Concluiu-se a peregrinação anual à Terra Santa dos bispos europeus e norte-americanos para expressar proximidade, solidariedade e apoio espiritual e pastoral às comunidades cristãs que vivem nos lugares santos. “Que os esforços pela paz prevaleçam sobre a violência e cessem os atos de terrorismo e de guerra.”
Vatican News
“Foi uma peregrinação em uma terra onde as populações sofrem traumas enormes”: é com essa amarga constatação que começa o comunicado final redigido pelos bispos europeus e norte-americanos que fazem parte da Coordenação da Terra Santa (Holy Land Coordination – HLC), ao término de sua peregrinação anual de solidariedade, que os levou, entre outros compromissos, também aos beduínos Mihtawish, que vivem em Khan al-Ahmar (a leste de Jerusalém), e ao vilarejo cristão de Taybeh, na Cisjordânia, sob ataque de colonos israelenses.
Entre violências e intimidações
Os bispos ouviram relatos, testemunhos e experiências de vida daqueles que são obrigados a viver à margem, com a liberdade de movimento fortemente limitada. “Ouvimos — prossegue o comunicado — histórias de ataques por parte de colonos israelenses e de suas contínuas violências e intimidações, furtos de gado e demolições de propriedades, que obrigam muitos a não conseguirem dormir à noite por medo de novas agressões.

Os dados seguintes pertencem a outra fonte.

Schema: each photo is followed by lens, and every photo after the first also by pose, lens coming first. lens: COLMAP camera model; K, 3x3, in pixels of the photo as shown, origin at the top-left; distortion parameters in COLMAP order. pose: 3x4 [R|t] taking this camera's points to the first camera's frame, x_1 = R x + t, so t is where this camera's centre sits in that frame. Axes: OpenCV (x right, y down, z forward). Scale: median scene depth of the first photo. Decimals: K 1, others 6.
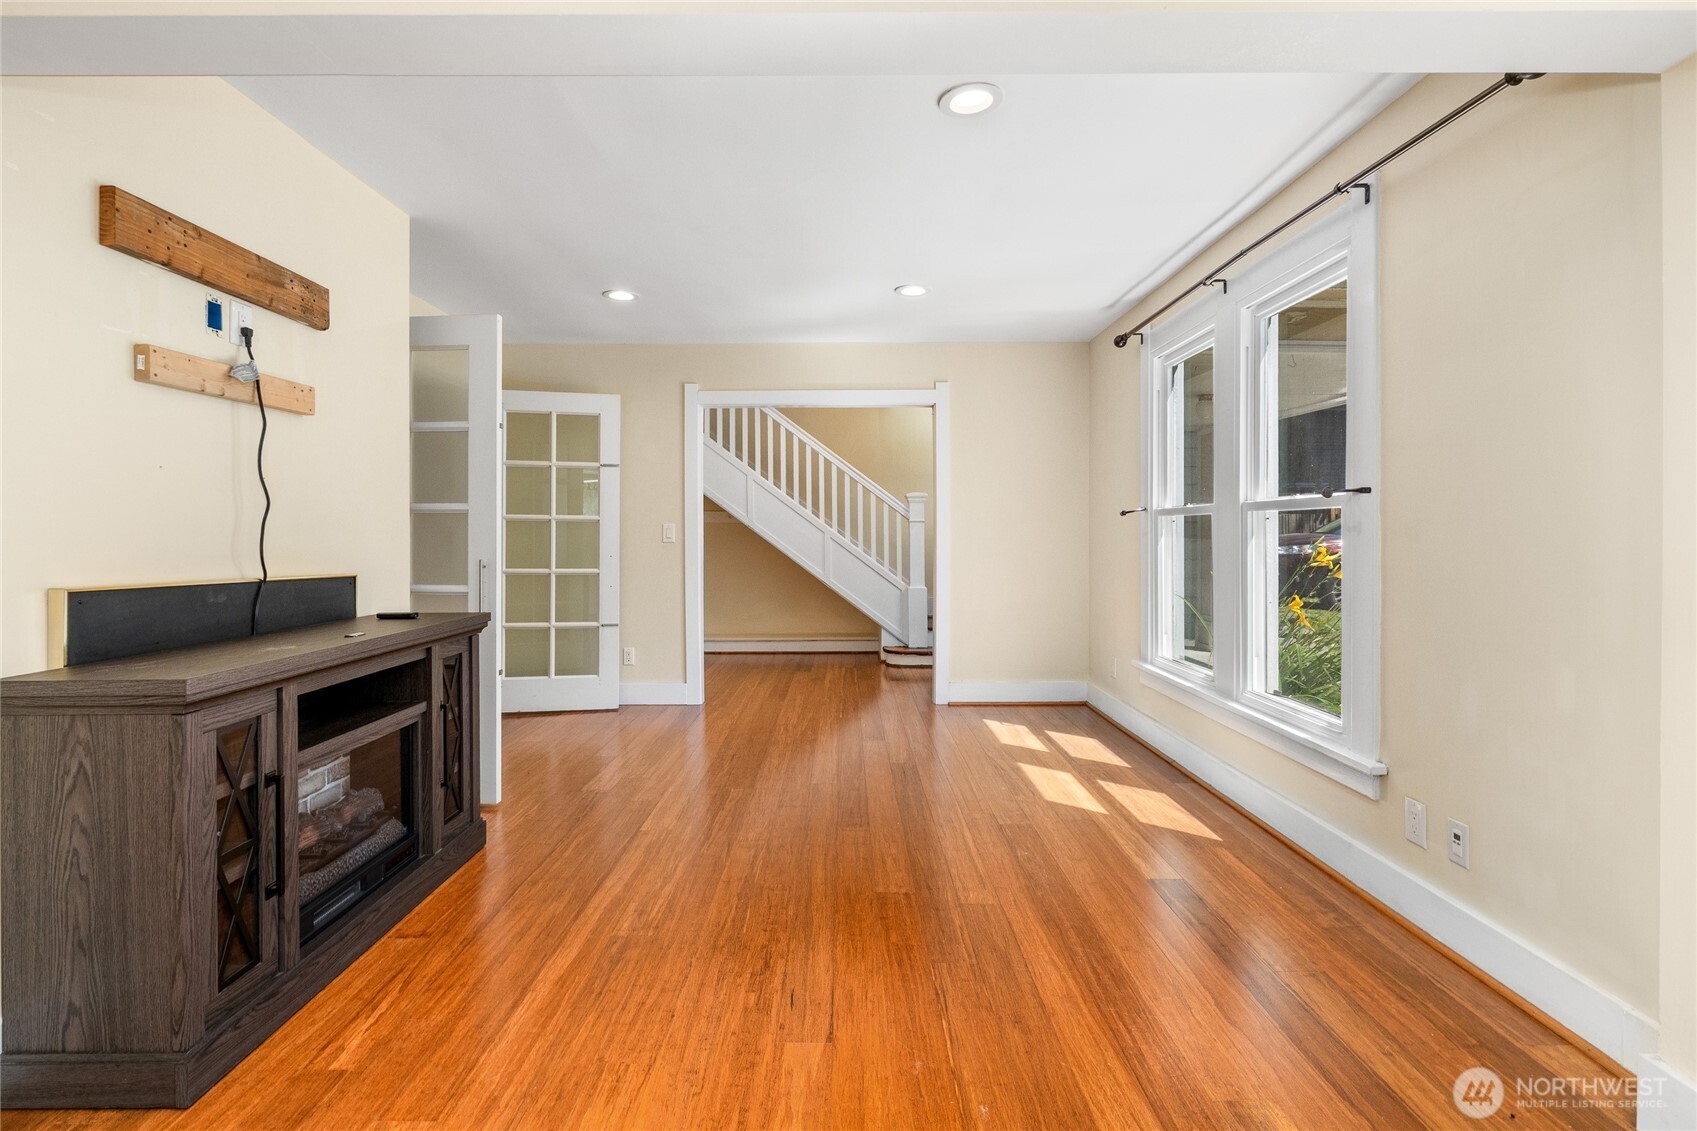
lens RADIAL K [[801.5, 0, 837.2], [0, 801.5, 536.0], [0, 0, 1]] dist [-0.000626, -0.000056]
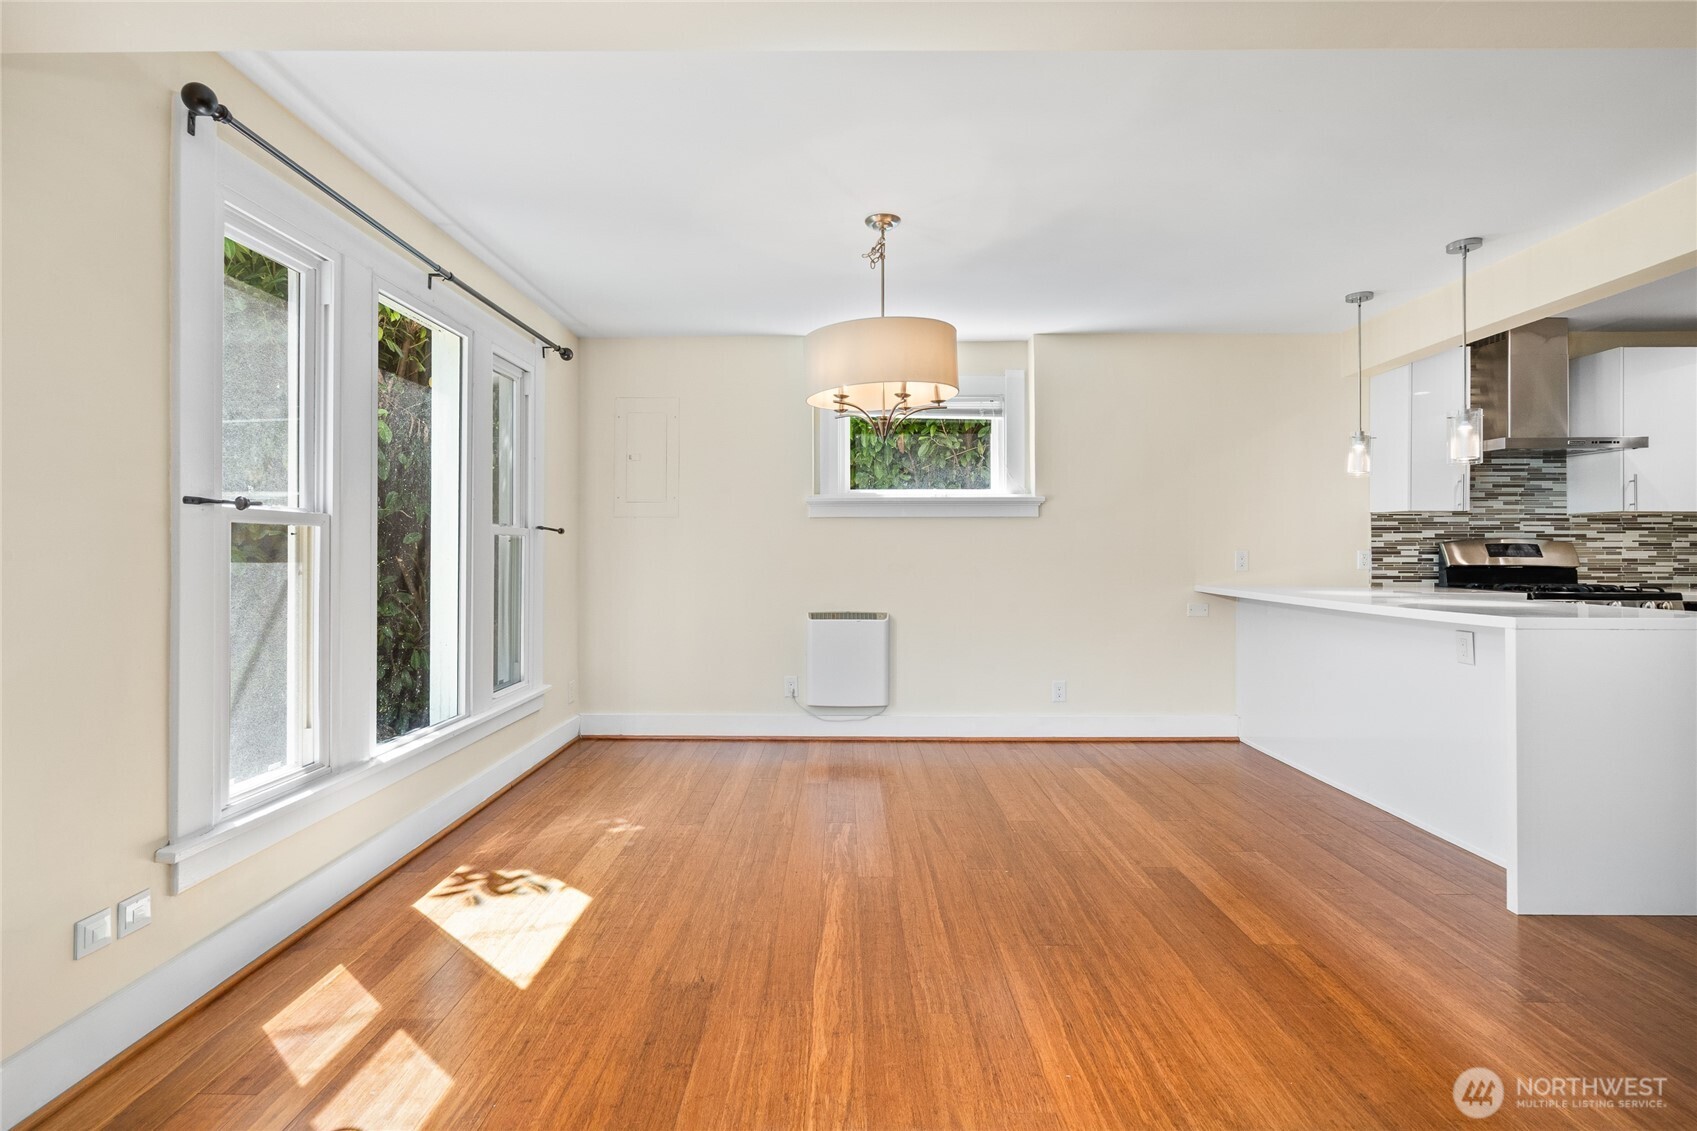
lens RADIAL K [[792.2, 0, 839.8], [0, 792.2, 544.2], [0, 0, 1]] dist [-0.000300, 0.001523]
pose [[-0.999996, 0.002630, -0.000677, 0.012672], [0.002636, 0.999959, -0.008692, -0.000259], [0.000654, -0.008694, -0.999962, 1.023814]]
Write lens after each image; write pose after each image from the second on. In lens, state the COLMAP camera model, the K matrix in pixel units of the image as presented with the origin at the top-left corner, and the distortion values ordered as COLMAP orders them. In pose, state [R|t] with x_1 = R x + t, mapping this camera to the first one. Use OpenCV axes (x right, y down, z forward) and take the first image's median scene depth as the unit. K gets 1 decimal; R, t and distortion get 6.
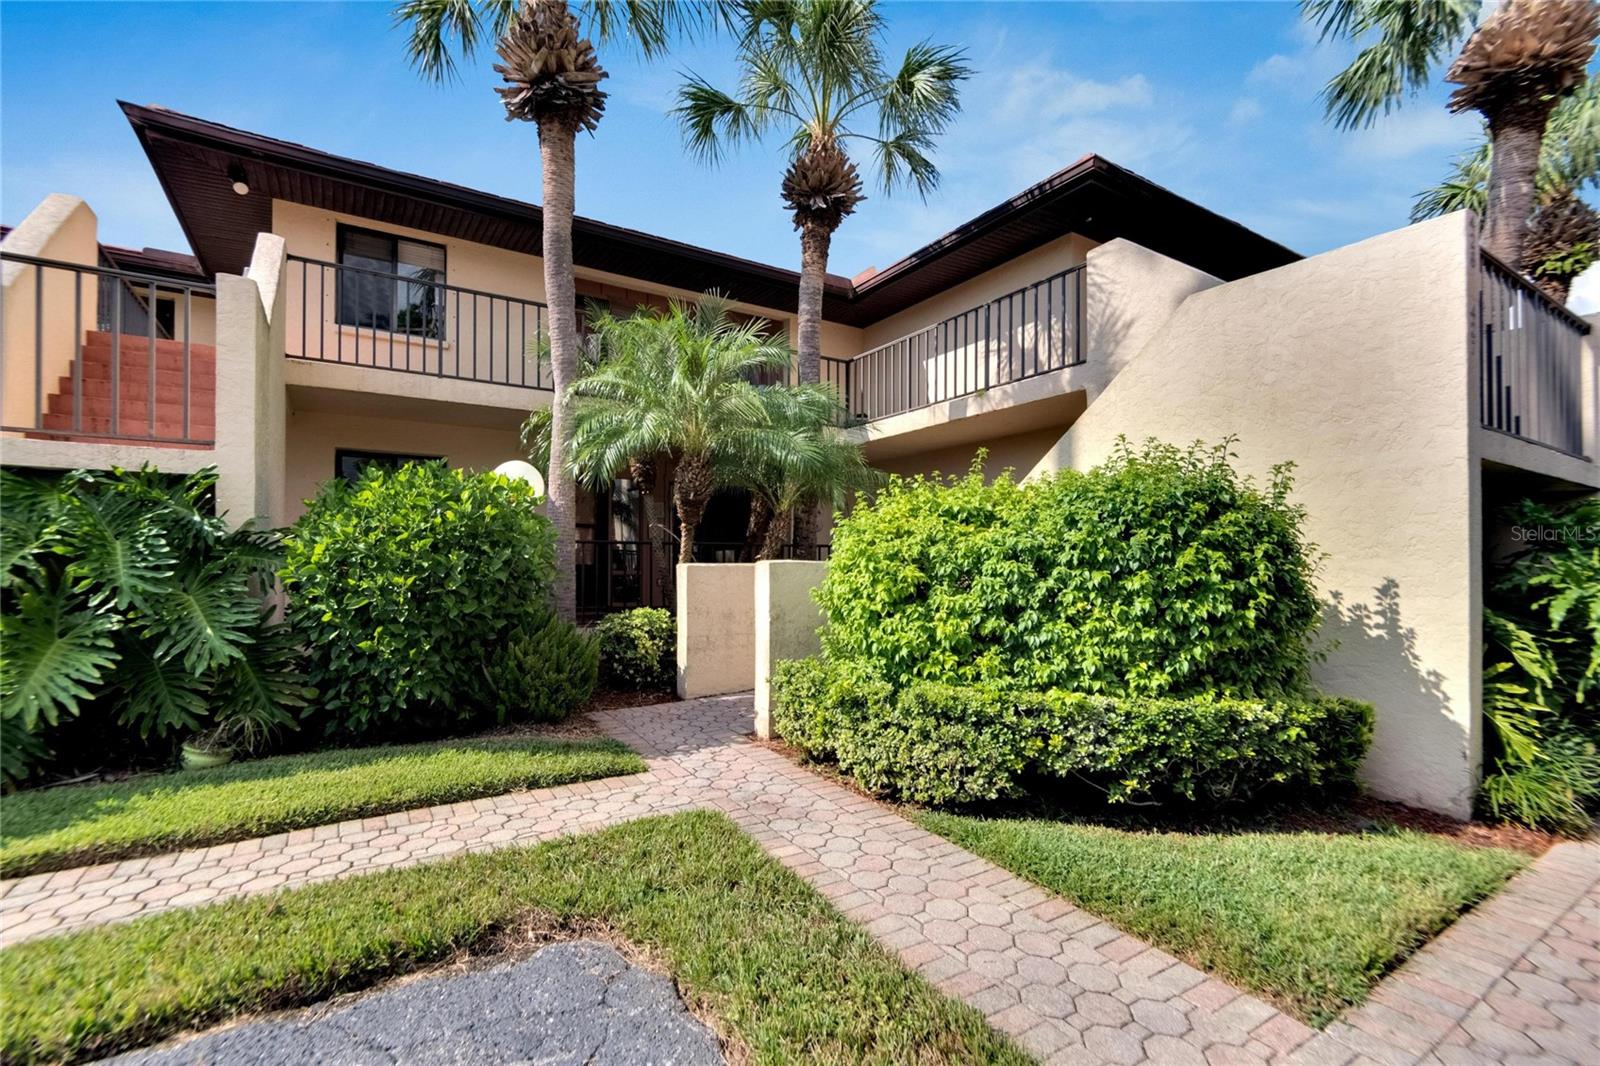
lens RADIAL K [[708.5, 0, 773.8], [0, 708.5, 559.8], [0, 0, 1]] dist [-0.001685, 0.001554]
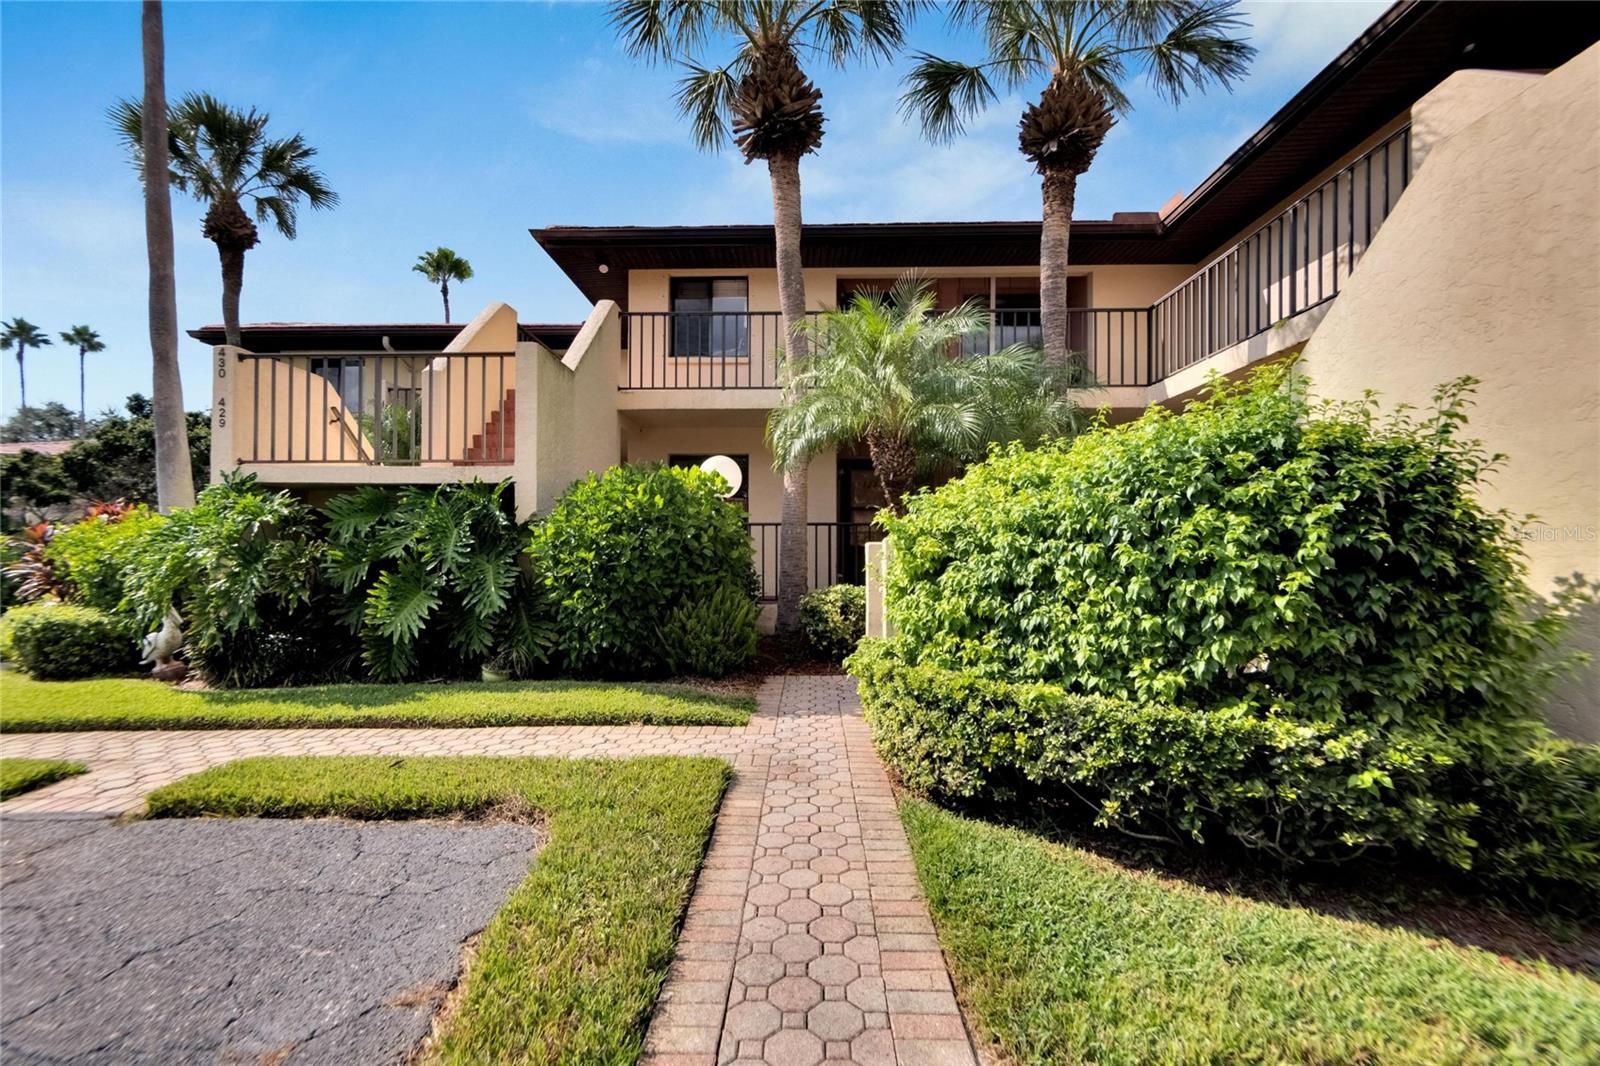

Quando lhes perguntamos quem vê a sua luta e o seu clamor por viver em paz com os vizinhos, responderam: ‘ninguém nos vê’.” A mesma situação se verifica também na comunidade cristã da Palestina, que “relatou sofrimentos: ataques incessantes de colonos extremistas, arrancada de oliveiras, confisco de terras e atos de intimidação que tornam a vida insuportável, levando muitos à emigração em massa”. “Nos doze meses transcorridos desde a nossa última visita — sublinham os prelados — a Terra Prometida foi reduzida e colocada em xeque. Gaza permanece uma crise humanitária catastrófica. A população da Cisjordânia que encontramos está desmoralizada e amedrontada. As corajosas vozes israelenses que se erguem em favor dos direitos humanos e civis estão cada vez mais ameaçadas; apoiar vozes marginalizadas é uma solidariedade custosa. Tememos que, em breve, também elas sejam silenciadas.”
Garantir os direitos de todos
Ao reafirmar “o direito de Israel de existir e o direito dos israelenses de viver em paz e segurança”, os bispos da HLC pedem “do mesmo modo que esses mesmos direitos sejam garantidos a todos aqueles que estão enraizados nesta terra”. Daí o desejo de que “os esforços pela paz prevaleçam sobre a violência e cessem os atos de terrorismo e de guerra”. Os prelados exortam ainda os governos de seus países “a exercer pressão sobre Israel para que respeite a ordem internacional baseada em regras e retome negociações significativas rumo a uma solução de dois Estados, para o benefício e a segurança de todos”. A peregrinação foi também ocasião para achar “a coragem de vozes judaicas e palestinas que, apesar de imensas dificuldades e traumas pessoais, continuam a promover a justiça, o colóquio e a reconciliação”.
Dar voz a quem não tem voz
“Como cristãos, é nossa vocação e dever dar voz a quem não tem voz e testemunhar sua dignidade, para que o mundo possa conhecer o seu sofrimento e sentir-se impelido a promover justiça e compaixão.” Além disso, os prelados dizem-se profundamente comovidos “pela fé e pela firmeza dos cristãos locais e também de pessoas de outras fés que se empenham em sustentar a esperança de suas comunidades. Quando uma mãe ou um pai pedem o fim da violência, o mundo deve ouvir e agir”. Por fim, a Coordenação da Terra Santa pede à comunidade internacional e a todos os homens e mulheres de boa vontade que “estejam ao lado dos povos da Terra Santa. Reconheçam o seu pedido de dignidade. Ajudem a promover um colóquio autêntico entre as comunidades. Acolham o convite do cardeal Pierbattista Pizzaballa, patriarca latino de Jerusalém, para vir em peregrinação como sinal do nosso amor, apoio e solidariedade”.